The study, "CAGE: The Coaching and Gender Equity Project," notes that the decline in female coaches is problematic because the quality of coaching would improve if larger numbers of men and women were in the coaching pool; that gender equity in coaching is declining while other professions are seeing increased gender equity, and that fewer female coaches means fewer role models and athletes may avoid sports-related professions entirely without good role models. "The ideal solution would be complete integration," says Dr. Robert Drago, professor of labor studies and industrial relations and women's studies. "A situation where student athletes – men or women – would be just as likely to have a female as a male coach." However, men's athletics has been a particularly hard area for women to gain access. Another approach would be men coaching men and women coaching women, but hiring specifically for this approach is illegal under traditional antidiscrimination laws and ultimately not desirable. But, in the short term, increasing the number of women coaching women is more realistic than aiming for total parity, the researchers say.


To determine ways to approach parity, the researchers, including Drago, Lynn Hennighausen, consultant; Jacqueline Rogers, professor and director of women's studies, Lehigh University; Teresa Vescio, associate professor of psychology and women's studies, and Kai Dawn Stauffer, doctoral student and research assistant, used focus groups of female coaches, focus groups of female athletes and census data on coaches. What they found from the census data is that women coaches are more likely to be employed part-time and their hourly wages are well below that of men. They also found that full-time coaches in general work very long hours compared to other workers and women coaches are far less likely than others to have partners or children. "The decline in coaching can be attributed to sex discrimination, extreme workloads, family-unfriendly jobs and the fact that race and sexual orientation remain important," says Drago. According to the coaches and athletes focus groups, after Title IX, coaching women athletes changed from a part-time or voluntary position to a "bread winner" job. The largely informal, poorly defined career track for coaches also created an atmosphere where "who you know" is more important than "what you know." More men wanted these good jobs and they knew the right people. "Another problem is that women athletes seem to favor male coaches over female ones, leading to a situation where female-coached teams are at a disadvantage in recruitment," says Drago.

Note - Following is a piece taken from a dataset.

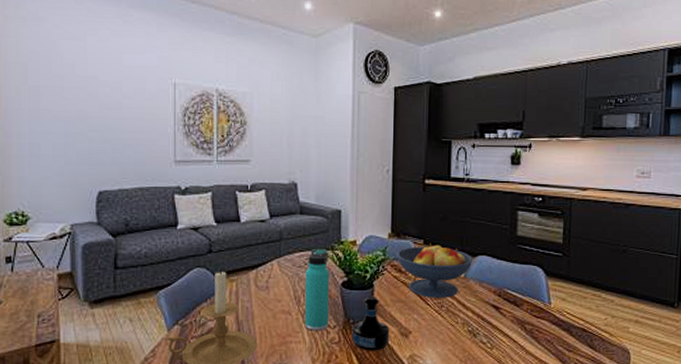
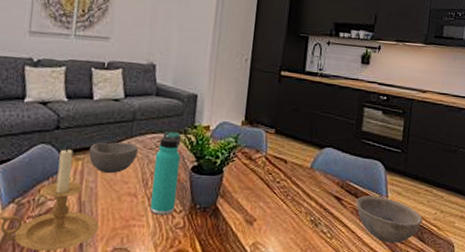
bowl: none [241,262,287,293] -> present [88,142,138,174]
tequila bottle: present [352,295,390,351] -> none [196,181,235,238]
fruit bowl: present [397,242,473,298] -> none [248,132,320,187]
bowl: none [516,303,592,352] -> present [356,195,423,243]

The focus groups indicate that both coaches and athletes view the coaching job as out of control with too many hours, too many responsibilities and too many trips away from home. The study notes that "Many of the students believed that jobs in coaching were out of the question precisely because they rule out substantive commitments to family." Another problem is that the number of non-White female coaches is very small. While 16 percent of full-time male coaches are non-White, less than 10 percent of female coaches are non-White. However, about 30 percent of male and 20 percent of female athletes are non-White. "It appears that both male and female athletes of color are being lost in the pipeline to coaching at about twice the rate of white student athletes," says Drago. The Census data does show a high percentage – about 6 percent – of lesbians among women coaches, even though substantial discrimination in both hiring and in treatment if hired exists. The study suggests that colleges and universities should work to increase the number of women in the coaching pipeline; that they formalize hiring and decision-making processes, training and career paths. Institutions should seek to make coaching jobs more family friendly. And finally, provide a more inclusive environment within athletic departments, teams and organizations for women, people of color and individuals with non-traditional sexual orientation.


The National Collegiate Athletic Association, the National Association of Collegiate Women Athletics administrators and Penn State funded this study.